Worker's Compensation—General. Workers who, in the course of employment, are injured or disabled from an occupational disease are entitled to workers' compensation benefits, which may include medical, temporary time-loss, vocational rehabilitation benefits, and permanent disabilities benefits. "Occupational disease" means a disease or infection as arises naturally and proximately out of employment under the mandatory or elective adoption provisions of this title. The Department of Labor and Industries (L&I) administers the state's workers' compensation system.
Required Exams. Whenever L&I or the self-insurer deems it necessary to make a decision regarding claim allowance or reopening; resolve a new medical issue, an appeal, or case progress; or evaluate the worker's permanent disability or work restriction, a worker shall submit to an independent medical examination (IME) by a physician or physicians selected by L&I, with the report provided to the person ordering the IME, the attending physician, and the injured worker.

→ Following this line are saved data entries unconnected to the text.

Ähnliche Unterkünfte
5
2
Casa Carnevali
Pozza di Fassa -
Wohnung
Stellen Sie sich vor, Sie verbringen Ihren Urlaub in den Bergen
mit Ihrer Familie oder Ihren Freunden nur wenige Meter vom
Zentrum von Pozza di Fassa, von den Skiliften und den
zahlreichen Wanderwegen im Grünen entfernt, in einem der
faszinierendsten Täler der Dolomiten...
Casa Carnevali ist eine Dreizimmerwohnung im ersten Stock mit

The IME must be at a place reasonably convenient to the injured worker, or alternatively use telemedicine if L&I determines telemedicine is appropriate for the IME. "Reasonably convenient" means at a place where residents in the injured worker's community would normally travel to seek medical care for the same specialty as the examiner. L&I must address in rule how to accommodate the injured worker if no approved medical examiner in the specialty needed is available in that community.
L&I or the self-insurer must provide the physician performing an IME with all relevant medical records from the worker's claim file. The director of L&I may charge the cost of the IME to the self-insurer or to the medical aid fund. The cost of the IME must include payment to the worker of the reasonable expenses.

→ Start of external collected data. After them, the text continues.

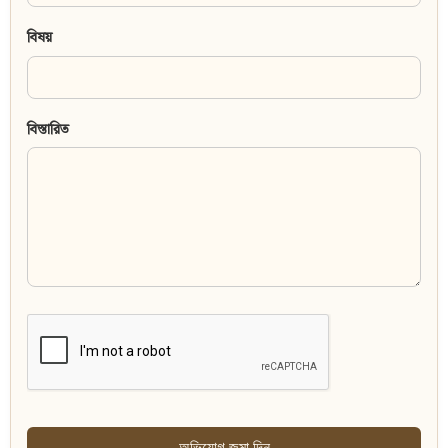
বিষয়
বিস্তারিত
অভিযোগ জমা দিন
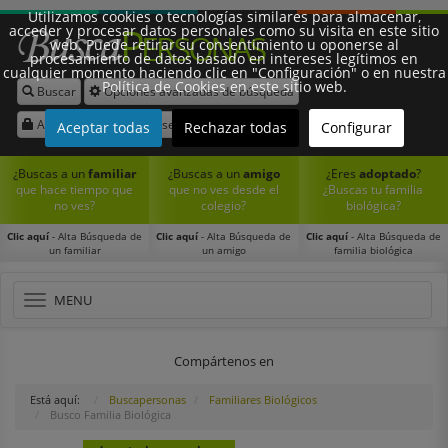
Utilizamos cookies o tecnologías similares para almacenar,
acceder y procesar datos personales como su visita en este sitio
web. Puede retirar su consentimiento u oponerse al
procesamiento de datos basado en intereses legítimos en
cualquier momento haciendo clic en "Configuración" o en nuestra
Política de Cookies en este sitio web.
Buscar
Opciones avanzadas de búsqueda
Síguenos:
Acceder
Registrarse
Aceptar todas
Rechazar todas
Configurar
¿Buscas a un
familiar
¿Buscas a un
amigo
¿Eres
adoptado
?
que hace tiempo que
que no ves desde el
¿Buscas tu familia
no ves?
colegio?
biológica?
Clic aquí
- Alta Búsqueda de
Clic aquí
- Alta Búsqueda de
Clic aquí
- Alta Búsqueda de
un familiar
un amigo
familia biológica
Toggle
MENU
navigation
Compártenos en
Está aquí:
Buscapersonas
Familiares Biológicos
Busco Familia Biológica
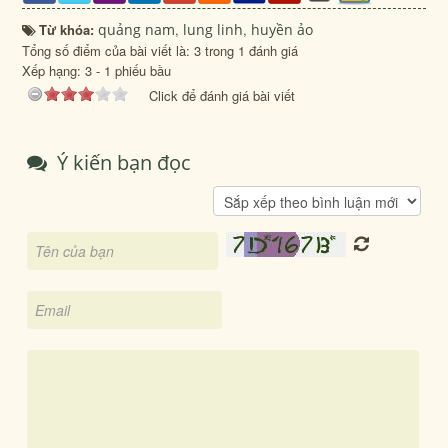
Từ khóa:
quảng nam
,
lung linh
,
huyền ảo
Tổng số điểm của bài viết là: 3 trong 1 đánh giá
Xếp hạng:
3
-
1
phiếu bầu
Click để đánh giá bài viết
Ý kiến bạn đọc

"Examination" means a physical or mental examination by a medical care provider licensed to practice medicine, osteopathy, podiatry, chiropractic, dentistry, or psychiatry at the request of L&I or the self-insurer or by order of the Board of Industrial Insurance Appeals (BIIA).

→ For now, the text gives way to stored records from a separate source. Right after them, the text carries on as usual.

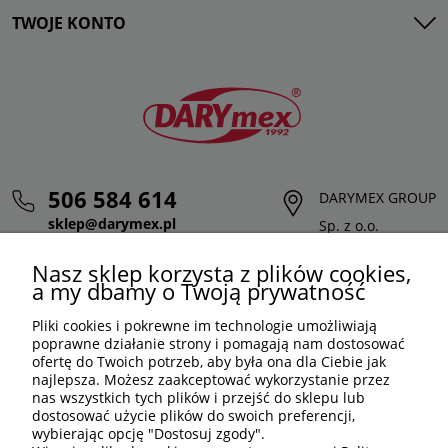
TWOJE KONTO
506 584 614
DARYMEX GROUP
sklep@darymex.pl
Sp. z o.o.
pon. - pt.: 7:00 - 15:00
ul. Siedliska 124,
Nasz sklep korzysta z plików cookies,
32-620 Brzeszcze
a my dbamy o Twoją prywatność
Pliki cookies i pokrewne im technologie umożliwiają
poprawne działanie strony i pomagają nam dostosować
ofertę do Twoich potrzeb, aby była ona dla Ciebie jak
najlepsza. Możesz zaakceptować wykorzystanie przez
nas wszystkich tych plików i przejść do sklepu lub
dostosować użycie plików do swoich preferencji,
wybierając opcję "Dostosuj zgody".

An injured worker, at the worker's cost, may record an IME by audio, video, or both. The worker may have one adult, except the worker's legal representative, present to observe the IME. The worker must take reasonable steps to ensure the recording equipment does not interfere with the IME. The observer must be unobtrusive and not interfere with the IME. The worker, upon request, must provide a copy to L&I or the self-insurer within 14 days of receiving the request. Any material alteration of the recording by the injured worker may subject the worker to repayment of workers' compensation benefits. The recordings are deemed confidential.
BIIA order is removed from the definition of examination for requesting an IME.
PRO: We should focus on the injured workers that we are trying to help in this system. We want to accommodate an injured worker who wants to have a helper, spouse, sibling, or someone else, with them. This is not too much to ask. Being recorded is more sensitive. A person may want to record it to remember what they said, what the doctor said, or to make sense of it. This does not seem like a lot to ask. People seem to be making this into a much bigger issue, imagining a documentarian or videographer. In this case, the workers are required to go to these exams. Videos are done routinely in non-workers' compensation cases. People are citing research that says third parties interfere but the same research says it does not have an impact. HIIPA is also raised as a concern but patients can discuss their medical records and issues with anyone they choose. The concern about video alteration is addressed in the bill with consequences of benefit loss.
The bill addresses a very small number of exams. This is often a doctor selected by the self-insured employer. Workers have complained to L&I that the report and exam are not accurate. Their complaints get disregarded because it is their word against the doctor. Outside the workers' compensation system, exams are recorded. These are the same doctors performing IMEs. Injured workers should be allowed the same transparency as other Washington workers. A IME doctor said he is not opposed to being recorded. A worker testified last year about traveling a long distance for a five minute exam. This will simplify the exam process.
CON: The bill will increase time and expense to all parties. It will cause and administrative backlog. The bill is silent on rescheduling IMEs because of technological issues. There are no safeguards to recording. This will decrease the number of available examiners. There are no security provisions, it could appear on Facebook or Tik Tok. The videotapes in non-workers' compensation cases do not show up again in court or are used. Including an observer in neurological exams invalidates the test findings. This will hurt injured workers. IME doctors are picked off a rotating list. IME doctors are not allowed to say anything to the worker.
This is not in the best interest of workers making progress in recovery. There is no data showing that recording is an issue and it is not supported by the IME task force after much discussion. Attending providers are not recorded and they have more to gain promoting continued treatment. There is already a robust process to challenge the exam and the examiner. Complaints are taken very seriously. The penalties are not serious enough. There are not enough safeguards. They can already have someone at the exam. We will lose IME doctors while there are already not enough.
OTHER: This may impact the number of examiners. We think the psychiatric exams should be excluded. L&I already allows someone 18 or over to attend as long as they don’t intrude.